21 junho 2009

Da tradução

Segundo Borges, o que fez o Dom Quixote subsistir no tempo não foi o estilo do autor, pois não há nenhum. Mas tão somente seu aspecto psicológico. De fato ninguém precisa fazer uma leitura mais atenta do livro do Cavaleiro da Triste Figura para perceber ali desorganização, capítulos inacabados, parágrafos intermináveis, desencontros etc. A impressão que se tem é que Cervantes jamais releu seu romance.

Senão toda, mas alguma razão tem o escritor argentino. De fato se é o estilo composto em grande parte pelo manejo com as palavras, possível somente com a utilização da Língua de que se está valendo e que uma tradução, mesmo a melhor de todas, não reproduz o texto original – porque uma língua não encontra correspondência fiel na outra – e que desta forma perdem-se justamente os artifícios verbais do estilista, como explicar que uma obra sobreviva a todo tipo de tradução descuidada? Em seu livro Borges cita o poeta Heine que nunca leu Dom Quixote em espanhol, mas o celebrou para sempre.
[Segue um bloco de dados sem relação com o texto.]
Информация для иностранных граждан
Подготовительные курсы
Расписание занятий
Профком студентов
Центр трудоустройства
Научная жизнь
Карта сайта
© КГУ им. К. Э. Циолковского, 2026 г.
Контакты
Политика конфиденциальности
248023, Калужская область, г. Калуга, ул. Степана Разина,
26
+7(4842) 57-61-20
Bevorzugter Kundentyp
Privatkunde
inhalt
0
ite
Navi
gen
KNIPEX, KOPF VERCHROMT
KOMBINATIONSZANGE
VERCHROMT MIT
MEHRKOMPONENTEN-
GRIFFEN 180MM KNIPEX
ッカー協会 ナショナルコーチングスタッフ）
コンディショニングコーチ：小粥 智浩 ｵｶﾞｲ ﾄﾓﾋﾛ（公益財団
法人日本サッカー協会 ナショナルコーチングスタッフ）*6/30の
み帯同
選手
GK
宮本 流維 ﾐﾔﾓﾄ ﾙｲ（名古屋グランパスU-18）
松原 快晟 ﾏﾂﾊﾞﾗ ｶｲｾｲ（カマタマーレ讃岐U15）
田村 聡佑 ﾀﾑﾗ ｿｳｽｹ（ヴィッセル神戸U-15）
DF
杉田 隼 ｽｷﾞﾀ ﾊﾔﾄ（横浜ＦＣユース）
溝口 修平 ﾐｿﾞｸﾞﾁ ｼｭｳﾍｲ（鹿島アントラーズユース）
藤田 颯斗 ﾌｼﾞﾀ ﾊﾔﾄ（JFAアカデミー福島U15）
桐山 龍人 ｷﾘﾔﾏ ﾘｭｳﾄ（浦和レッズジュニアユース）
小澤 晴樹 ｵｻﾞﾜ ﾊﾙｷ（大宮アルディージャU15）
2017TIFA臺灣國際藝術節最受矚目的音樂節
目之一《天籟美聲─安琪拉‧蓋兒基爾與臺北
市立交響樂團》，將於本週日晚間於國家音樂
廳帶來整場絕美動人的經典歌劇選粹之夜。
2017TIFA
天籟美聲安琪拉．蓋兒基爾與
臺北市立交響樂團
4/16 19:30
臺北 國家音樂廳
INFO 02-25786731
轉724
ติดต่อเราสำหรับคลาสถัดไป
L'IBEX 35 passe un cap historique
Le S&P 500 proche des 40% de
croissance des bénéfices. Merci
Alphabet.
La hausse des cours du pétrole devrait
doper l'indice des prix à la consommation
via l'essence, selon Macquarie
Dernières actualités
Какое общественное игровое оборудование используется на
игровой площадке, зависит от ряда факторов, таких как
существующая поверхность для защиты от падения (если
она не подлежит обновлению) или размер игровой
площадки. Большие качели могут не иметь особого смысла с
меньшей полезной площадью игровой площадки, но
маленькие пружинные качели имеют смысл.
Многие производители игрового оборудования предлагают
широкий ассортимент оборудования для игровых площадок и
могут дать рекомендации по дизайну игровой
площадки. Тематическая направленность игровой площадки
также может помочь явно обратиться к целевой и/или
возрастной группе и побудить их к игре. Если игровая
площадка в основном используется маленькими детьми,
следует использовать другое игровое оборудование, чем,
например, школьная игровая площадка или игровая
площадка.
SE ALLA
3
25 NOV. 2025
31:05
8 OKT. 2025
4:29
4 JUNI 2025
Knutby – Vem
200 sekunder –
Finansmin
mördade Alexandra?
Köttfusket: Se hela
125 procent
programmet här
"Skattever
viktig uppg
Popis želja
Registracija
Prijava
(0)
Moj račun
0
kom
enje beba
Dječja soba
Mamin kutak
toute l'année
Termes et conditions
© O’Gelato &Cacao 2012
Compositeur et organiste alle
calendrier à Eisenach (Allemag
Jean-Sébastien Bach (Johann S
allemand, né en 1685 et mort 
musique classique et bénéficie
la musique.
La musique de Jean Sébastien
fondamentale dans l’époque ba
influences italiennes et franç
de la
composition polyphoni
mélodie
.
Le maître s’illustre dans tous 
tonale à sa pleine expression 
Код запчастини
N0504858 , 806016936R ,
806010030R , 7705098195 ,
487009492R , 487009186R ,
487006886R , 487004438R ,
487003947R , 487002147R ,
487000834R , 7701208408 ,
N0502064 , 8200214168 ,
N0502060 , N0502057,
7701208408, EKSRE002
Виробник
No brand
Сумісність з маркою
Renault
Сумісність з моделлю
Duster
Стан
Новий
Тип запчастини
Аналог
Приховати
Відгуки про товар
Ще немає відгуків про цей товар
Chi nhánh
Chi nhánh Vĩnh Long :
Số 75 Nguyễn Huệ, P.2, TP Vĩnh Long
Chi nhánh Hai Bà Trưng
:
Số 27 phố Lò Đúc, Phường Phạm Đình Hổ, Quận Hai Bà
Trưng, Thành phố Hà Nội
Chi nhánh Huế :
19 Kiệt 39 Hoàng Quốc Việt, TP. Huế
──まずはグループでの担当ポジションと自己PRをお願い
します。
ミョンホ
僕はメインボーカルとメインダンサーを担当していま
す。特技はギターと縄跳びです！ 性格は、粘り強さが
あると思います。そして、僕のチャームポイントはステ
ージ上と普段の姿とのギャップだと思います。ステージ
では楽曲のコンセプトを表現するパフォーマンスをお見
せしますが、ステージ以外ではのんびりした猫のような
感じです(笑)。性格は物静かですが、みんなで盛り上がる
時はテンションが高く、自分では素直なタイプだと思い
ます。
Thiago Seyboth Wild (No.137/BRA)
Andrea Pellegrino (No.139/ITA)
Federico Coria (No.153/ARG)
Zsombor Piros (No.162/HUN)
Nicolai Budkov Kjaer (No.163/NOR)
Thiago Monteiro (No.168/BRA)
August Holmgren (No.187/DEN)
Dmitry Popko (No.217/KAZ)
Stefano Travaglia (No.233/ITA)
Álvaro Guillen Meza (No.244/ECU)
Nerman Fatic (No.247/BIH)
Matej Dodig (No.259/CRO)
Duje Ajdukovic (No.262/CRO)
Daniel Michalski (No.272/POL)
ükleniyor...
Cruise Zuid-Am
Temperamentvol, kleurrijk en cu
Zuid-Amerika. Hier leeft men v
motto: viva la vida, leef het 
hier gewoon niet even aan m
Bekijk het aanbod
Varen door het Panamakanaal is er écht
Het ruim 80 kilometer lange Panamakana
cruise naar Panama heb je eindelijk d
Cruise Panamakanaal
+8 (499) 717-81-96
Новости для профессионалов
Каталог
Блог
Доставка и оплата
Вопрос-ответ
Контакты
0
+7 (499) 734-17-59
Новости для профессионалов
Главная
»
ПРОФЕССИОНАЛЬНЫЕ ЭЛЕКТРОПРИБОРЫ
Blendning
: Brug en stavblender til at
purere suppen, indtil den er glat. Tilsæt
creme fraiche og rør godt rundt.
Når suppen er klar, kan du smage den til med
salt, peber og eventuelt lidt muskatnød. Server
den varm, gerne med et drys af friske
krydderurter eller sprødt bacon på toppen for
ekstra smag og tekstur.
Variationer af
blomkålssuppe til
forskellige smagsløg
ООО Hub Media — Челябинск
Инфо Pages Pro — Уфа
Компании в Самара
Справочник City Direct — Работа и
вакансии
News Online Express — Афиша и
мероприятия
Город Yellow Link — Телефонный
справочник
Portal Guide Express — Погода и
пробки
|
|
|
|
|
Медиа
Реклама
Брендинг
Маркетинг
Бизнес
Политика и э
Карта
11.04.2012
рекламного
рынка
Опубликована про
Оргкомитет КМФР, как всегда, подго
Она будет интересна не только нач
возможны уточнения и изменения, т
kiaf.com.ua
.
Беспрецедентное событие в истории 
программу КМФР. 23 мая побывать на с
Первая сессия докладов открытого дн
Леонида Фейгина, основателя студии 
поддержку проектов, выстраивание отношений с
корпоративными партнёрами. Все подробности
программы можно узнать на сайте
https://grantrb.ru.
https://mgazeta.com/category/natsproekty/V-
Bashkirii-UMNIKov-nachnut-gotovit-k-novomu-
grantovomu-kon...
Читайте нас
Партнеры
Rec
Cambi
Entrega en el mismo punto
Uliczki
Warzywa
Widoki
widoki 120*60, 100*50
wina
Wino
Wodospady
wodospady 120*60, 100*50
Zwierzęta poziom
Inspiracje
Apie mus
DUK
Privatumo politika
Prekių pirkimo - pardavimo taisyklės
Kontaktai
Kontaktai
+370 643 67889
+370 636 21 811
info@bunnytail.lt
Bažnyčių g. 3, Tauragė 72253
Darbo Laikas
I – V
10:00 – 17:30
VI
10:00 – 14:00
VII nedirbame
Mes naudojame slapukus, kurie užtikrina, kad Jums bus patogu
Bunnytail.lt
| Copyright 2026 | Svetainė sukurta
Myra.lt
Alguns escritores não acreditam mais no estilo. Raimundo Carrero é um deles, costuma afirmar que é a personagem quem tem estilo. Acho que o conceito de estilo ficou abstrato. O fato é que Borges me deixou mais à vontade com as traduções. Tanto é que leio autores japoneses despreocupado com a correspondência das línguas. É verdade que estou atento para as boas edições, e sei que apesar do conforto que as palavras de Borges representam para quem fala uma só língua, é melhor ler uma boa tradução do que uma tradução qualquer.

Um comentário:

Mário disse...

Há um discussão interessante acerca de tradução envolvendo a frase que Melville utilizou pra abrir o "Moby Dick": "Call me Ishamel". Traduções clássicas vertem por: "Chamai-me Ismael". Mas, perceba, a frase soa anacrônica. Já: "Me chamem de Ismael". É mais legal - tem mais a ver com o estilo do personagem. Porém será que traz o aspecto épico-bíblico que Melville queria dar ao texto? O que conforta é que a história se sustenta para além de escolhas pessoais dos tradutores. Como em todo grande livro, aliás.